Now we finally get into the in game performance and that is the main reason people pick up a new video card. To test things out I ran through our new benchmark suite that tests 16 games at three different resolutions (1080p, 1440p, and 4k). I also slipped in a few variations on the same games for comparisons like DX11 to DX12, OpenGL to Vulkan, and a couple of games are just tested at their highest setting and lower but still high detail options to show the performance difference when things are turned down slightly. In total, each video card is tested 75 times and that makes for a huge mess of graphs when you put them all together. To help with that I like to start off with these overall playability graphs that take all of the results and give an easier to read the result. I have one for each of the three resolutions and each is broken up into four FPS ranges. Under 30 FPS is considered unplayable, over 30 is playable but not ideal, over 60 is the sweet spot, and then over 120 FPS is for high refresh rate monitors. This covers all of the games tested except Final Fantasy XV that we have a score rather than an FPS because they like to be different.

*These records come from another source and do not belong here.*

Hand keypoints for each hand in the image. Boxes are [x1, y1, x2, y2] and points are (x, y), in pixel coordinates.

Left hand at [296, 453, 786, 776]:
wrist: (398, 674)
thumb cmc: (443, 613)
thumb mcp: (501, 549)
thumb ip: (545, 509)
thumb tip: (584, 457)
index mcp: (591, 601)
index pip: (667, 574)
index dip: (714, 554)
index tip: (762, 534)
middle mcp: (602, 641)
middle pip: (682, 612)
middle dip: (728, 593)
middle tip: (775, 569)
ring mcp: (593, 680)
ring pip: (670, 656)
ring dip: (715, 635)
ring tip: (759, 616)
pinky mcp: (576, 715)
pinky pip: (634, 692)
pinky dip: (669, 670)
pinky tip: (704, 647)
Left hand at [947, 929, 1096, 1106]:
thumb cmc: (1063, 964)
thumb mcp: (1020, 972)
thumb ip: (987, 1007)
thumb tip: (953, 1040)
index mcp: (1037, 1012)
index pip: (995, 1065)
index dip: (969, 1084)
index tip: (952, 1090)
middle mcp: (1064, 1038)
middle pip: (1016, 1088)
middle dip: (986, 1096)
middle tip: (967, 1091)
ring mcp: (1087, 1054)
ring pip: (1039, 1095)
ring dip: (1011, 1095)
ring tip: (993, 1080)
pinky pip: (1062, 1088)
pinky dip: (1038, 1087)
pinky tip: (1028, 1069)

So how did the RTX 2070 SUPER Founders Edition perform? Well, 1080p performance wasn’t an issue at all, the 2070 SUPER ripped through all of those games with 10 games up over 120 FPS as well and not even one under 60 FPS. 1440p is nearly the same with 18 games in the 60-119 FPS range and another even higher up above 120 that left just three games at 1440p that were below 60 FPS at all. Two of those were our newest additions at their highest detail settings (Metro Exodus and Total War: Three Kingdoms) and the last was Ghost Recon Wildlands at its ultra detail. All of those were in the 56 FPS range so while not above 60 FPS, still very close. Then at 4k we finally see a game down below 30 FPS and a majority of the games below 60. You could play at 4k, but it is going to require turning the detail a little if you want the smoother 60+ FPS or you will have to live in that 30-60 FPS range at high detail settings. All in all, the RTX 2070 SUPER is a monster at 1080p, great at 1440p, and could get you by at 4k.

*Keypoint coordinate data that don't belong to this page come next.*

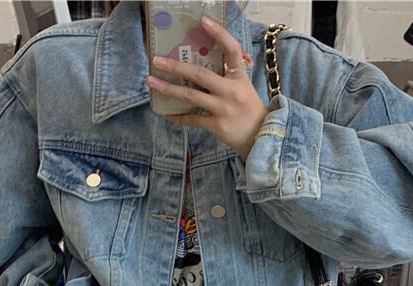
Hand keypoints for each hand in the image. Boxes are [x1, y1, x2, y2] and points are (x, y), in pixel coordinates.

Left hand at [146, 15, 267, 160]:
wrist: (261, 137)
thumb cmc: (249, 109)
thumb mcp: (245, 87)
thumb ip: (229, 74)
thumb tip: (207, 60)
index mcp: (240, 77)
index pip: (231, 50)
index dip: (219, 33)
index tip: (203, 21)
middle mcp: (231, 91)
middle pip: (200, 74)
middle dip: (175, 66)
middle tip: (157, 60)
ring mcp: (223, 109)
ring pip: (190, 96)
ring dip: (168, 89)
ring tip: (152, 82)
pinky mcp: (217, 126)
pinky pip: (192, 119)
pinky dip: (178, 117)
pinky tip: (166, 113)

I did also test using Final Fantasy XV which doesn’t give us FPS results so they are kept split up from the other games. Here the 1080 Ti still outperformed the RTX 2070 SUPER but only by a very small margin. This was still a good jump up from even the overclocked RTX 2070s, but the 2080 is still well ahead in this test. The same can’t be said on the DLSS vs TAA test, with the detail turned all the way up the RTX 2080 and RTX 2070 SUPER even out. The importance of that test, however, is to show how using DLSS with the Tensor cores can boost performance up significantly at otherwise the same detail. This, like ray tracing, is still making its way into more games. But it uses AI to predict the “perfect frame” and to get higher detail without having to render at as high of a resolution.

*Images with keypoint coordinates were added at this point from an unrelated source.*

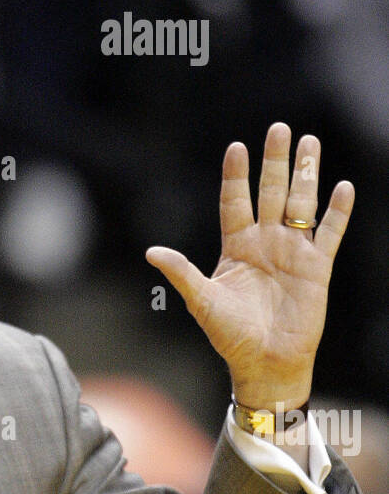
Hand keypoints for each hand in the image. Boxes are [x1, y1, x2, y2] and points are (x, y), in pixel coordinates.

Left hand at [145, 123, 353, 409]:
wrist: (264, 363)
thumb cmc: (230, 336)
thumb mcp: (202, 302)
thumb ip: (182, 273)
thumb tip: (152, 252)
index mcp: (236, 247)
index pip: (235, 202)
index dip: (236, 176)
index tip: (237, 147)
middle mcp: (265, 243)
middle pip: (272, 193)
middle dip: (275, 162)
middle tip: (279, 129)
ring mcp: (292, 252)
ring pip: (302, 204)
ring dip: (306, 174)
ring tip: (309, 142)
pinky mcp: (316, 268)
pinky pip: (328, 233)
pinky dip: (336, 211)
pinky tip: (341, 187)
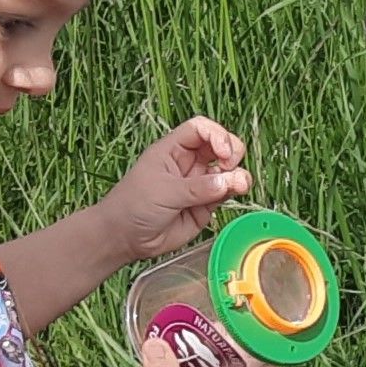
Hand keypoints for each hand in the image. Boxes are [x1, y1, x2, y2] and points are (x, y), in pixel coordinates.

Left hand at [98, 117, 251, 262]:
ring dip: (239, 174)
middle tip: (228, 166)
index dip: (217, 135)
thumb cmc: (134, 206)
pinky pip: (228, 192)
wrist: (126, 238)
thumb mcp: (164, 192)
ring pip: (229, 170)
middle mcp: (189, 163)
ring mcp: (199, 184)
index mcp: (173, 150)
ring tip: (238, 185)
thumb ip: (198, 188)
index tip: (223, 152)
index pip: (200, 129)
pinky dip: (237, 190)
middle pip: (221, 145)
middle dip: (232, 152)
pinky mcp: (207, 204)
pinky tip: (236, 192)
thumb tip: (229, 181)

As always I have all of the detailed graphs as well for the crazy people like myself. 24 different tests, all run at three different resolutions across 10-27 cards, that is a lot of data! So here I want to see where the RTX 2070 SUPER FE comes in comparison to other cards. I also want to look for any weird results. In most of the tests the RTX 2070 SUPER came in just a little behind the RTX 2080, there were a few tests were the higher clock speeds helped and it did outperform the older RTX 2080 FE but only by a small margin like in the DOOM Vulkan test, Hitman DX 11, and Far Cry 5 with normal detail. The 2070 SUPER really is no longer in the same class as the original RTX 2070, even the overclocked cards were still down in performance compared to it. The GTX 1080 Ti does slip in a few tests faster, as does the Vega 64 but as a whole, it is the 2080 Ti, 2080, 2070 SUPER, then everything else. Games like F1 2017 which are a little less demanding just like today's esports titles like LoL, DOTA 2, and CS:GO were all nearing the 200 FPS range at 1080p and would also support high refresh rates at 1440p as well. The difference between DX11 and DX12 in Hitman was 20 FPS at 1080p, 10 at 1440p, but then at 4k, they evened out. OpenGL to Vulkan also had around a 30 FPS jump but at all resolutions.